▶ _Brief_:
Copy out all of the data below, line by line, without changing a single character.

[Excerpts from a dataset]
----
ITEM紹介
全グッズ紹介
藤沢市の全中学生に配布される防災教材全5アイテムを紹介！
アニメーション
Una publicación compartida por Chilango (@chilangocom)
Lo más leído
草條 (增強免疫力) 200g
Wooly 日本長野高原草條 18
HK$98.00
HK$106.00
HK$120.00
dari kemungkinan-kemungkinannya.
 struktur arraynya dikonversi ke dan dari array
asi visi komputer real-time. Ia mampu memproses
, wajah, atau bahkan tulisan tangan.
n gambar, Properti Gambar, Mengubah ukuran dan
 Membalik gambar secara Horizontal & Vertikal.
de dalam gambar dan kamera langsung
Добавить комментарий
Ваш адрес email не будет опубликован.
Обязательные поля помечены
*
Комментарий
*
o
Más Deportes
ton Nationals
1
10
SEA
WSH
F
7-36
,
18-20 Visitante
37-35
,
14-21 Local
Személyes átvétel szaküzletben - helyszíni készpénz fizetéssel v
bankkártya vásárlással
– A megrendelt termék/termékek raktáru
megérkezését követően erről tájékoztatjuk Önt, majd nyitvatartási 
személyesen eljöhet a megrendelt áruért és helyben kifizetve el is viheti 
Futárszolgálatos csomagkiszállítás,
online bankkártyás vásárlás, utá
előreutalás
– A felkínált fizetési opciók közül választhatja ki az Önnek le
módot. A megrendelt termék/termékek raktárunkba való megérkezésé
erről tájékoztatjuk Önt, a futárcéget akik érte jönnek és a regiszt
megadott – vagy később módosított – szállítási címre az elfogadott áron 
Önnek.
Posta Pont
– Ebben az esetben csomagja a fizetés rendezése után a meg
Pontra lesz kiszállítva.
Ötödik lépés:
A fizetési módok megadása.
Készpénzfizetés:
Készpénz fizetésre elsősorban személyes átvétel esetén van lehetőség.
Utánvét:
----
▶ _Task result_:
ITEM紹介
全グッズ紹介
藤沢市の全中学生に配布される防災教材全5アイテムを紹介！
アニメーション
Una publicación compartida por Chilango (@chilangocom)
Lo más leído
草條 (增強免疫力) 200g
Wooly 日本長野高原草條 18
HK$98.00
HK$106.00
HK$120.00
dari kemungkinan-kemungkinannya.
 struktur arraynya dikonversi ke dan dari array
asi visi komputer real-time. Ia mampu memproses
, wajah, atau bahkan tulisan tangan.
n gambar, Properti Gambar, Mengubah ukuran dan
 Membalik gambar secara Horizontal & Vertikal.
de dalam gambar dan kamera langsung
Добавить комментарий
Ваш адрес email не будет опубликован.
Обязательные поля помечены
*
Комментарий
*
o
Más Deportes
ton Nationals
1
10
SEA
WSH
F
7-36
,
18-20 Visitante
37-35
,
14-21 Local
Személyes átvétel szaküzletben - helyszíni készpénz fizetéssel v
bankkártya vásárlással
– A megrendelt termék/termékek raktáru
megérkezését követően erről tájékoztatjuk Önt, majd nyitvatartási 
személyesen eljöhet a megrendelt áruért és helyben kifizetve el is viheti 
Futárszolgálatos csomagkiszállítás,
online bankkártyás vásárlás, utá
előreutalás
– A felkínált fizetési opciók közül választhatja ki az Önnek le
módot. A megrendelt termék/termékek raktárunkba való megérkezésé
erről tájékoztatjuk Önt, a futárcéget akik érte jönnek és a regiszt
megadott – vagy később módosított – szállítási címre az elfogadott áron 
Önnek.
Posta Pont
– Ebben az esetben csomagja a fizetés rendezése után a meg
Pontra lesz kiszállítva.
Ötödik lépés:
A fizetési módok megadása.
Készpénzfizetés:
Készpénz fizetésre elsősorban személyes átvétel esetén van lehetőség.
Utánvét:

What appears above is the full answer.